This is a really enjoyable historical novel, telling the story of Elizabeth of York from her childhood to her death. It’s quite lightly written, but covers all the main events of the time insofar as they affected Elizabeth.
History gives us two versions of the young Elizabeth – the heroine of The Song of the Lady Bessy, working towards marriage with the future Henry VII because she believed that her uncle Richard III had murdered her brothers, and the scheming minx who wanted to marry Richard and was plotting it even before Anne Neville was dead. Alison Weir largely goes for the first version, but works with the second by saying that Richard wanted to marry Elizabeth, talked her into the idea by claiming that Buckingham had spirited the boys away, then changed his mind.
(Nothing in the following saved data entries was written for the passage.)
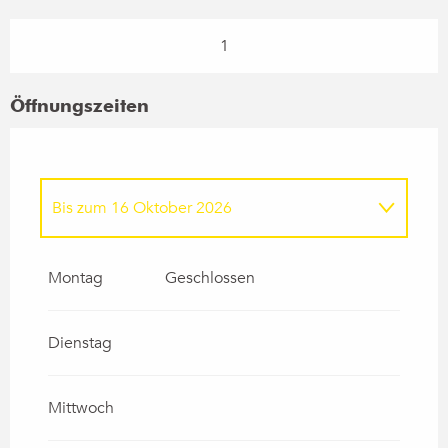
1
Öffnungszeiten
Bis zum
16 Oktober 2026
vom
2 Januar 2026
bis zum
6 Februar
2026
Montag
Geschlossen
vom
7 Februar 2026
bis zum
22 Februar
2026
Dienstag
vom
23 März 2026
bis zum
3 April 2026
Mittwoch
vom
4 April 2026
bis zum
19 April 2026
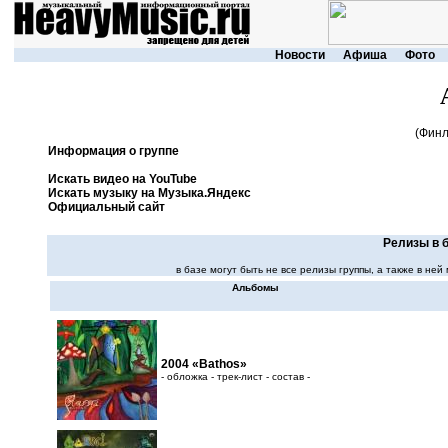
Новости
Афиша
Фото
(Финл
Информация о группе
Искать видео на YouTube
Искать музыку на Музыка.Яндекс
Официальный сайт
Релизы в б
в базе могут быть не все релизы группы, а также в н
Альбомы
2004 «Bathos»
- обложка - трек-лист - состав -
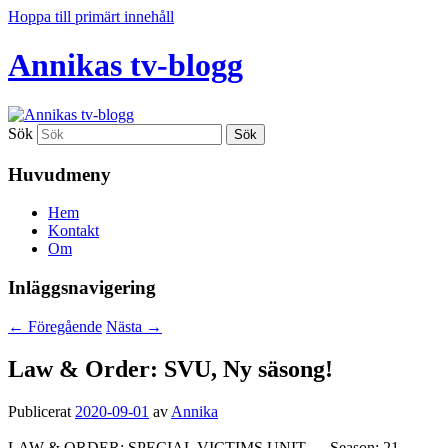
Hoppa till primärt innehåll
Annikas tv-blogg
Sök
Huvudmeny
Hem
Kontakt
Om
Inläggsnavigering
←
Föregående
Nästa
→
Law & Order: SVU, Ny säsong!
Publicerat
2020-09-01
av
Annika
LAW & ORDER: SPECIAL VICTIMS UNIT — Season: 21 —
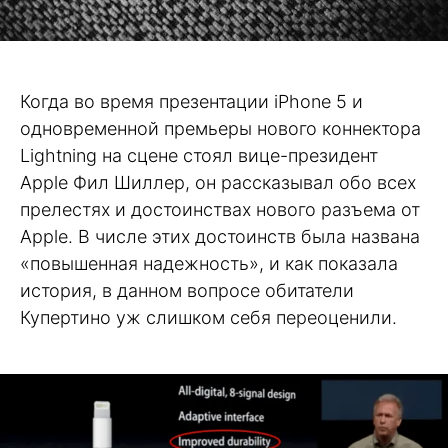
Когда во время презентации iPhone 5 и
одновременной премьеры нового коннектора
Lightning на сцене стоял вице-президент
Apple Фил Шиллер, он рассказывал обо всех
прелестях и достоинствах нового разъема от
Apple. В числе этих достоинств была названа
«повышенная надежность», и как показала
история, в данном вопросе обитатели
Купертино уж слишком себя переоценили.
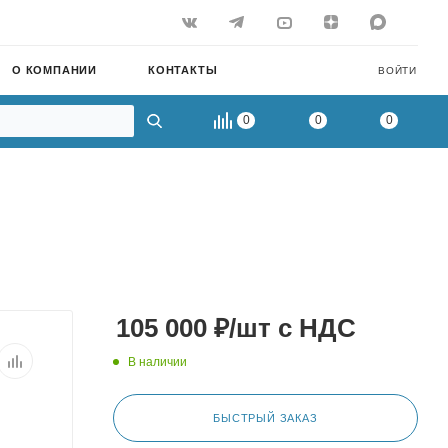
О КОМПАНИИ
КОНТАКТЫ
ВОЙТИ
0
0
0
105 000
₽
/шт
с НДС
В наличии
БЫСТРЫЙ ЗАКАЗ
We later see relatives of James Tyrell confirming that he’d had the boys murdered on Richard’s orders.
Elizabeth, Henry, Margaret Beaufort and Elizabeth Woodville/Wydeville are all quite favourably portrayed in this. It’s a very nice, gentle book, considering that it covers some very violent times! There are going to be two sequels: going into the first one, it takes the traditional view that Arthur was always sickly, and that his marriage to Catherine of Aragon was never consummated. It takes the traditional view on pretty much everything, which I’d much rather have than people making up nonsense just for the sake of being different.
I really enjoyed this, and highly recommend it.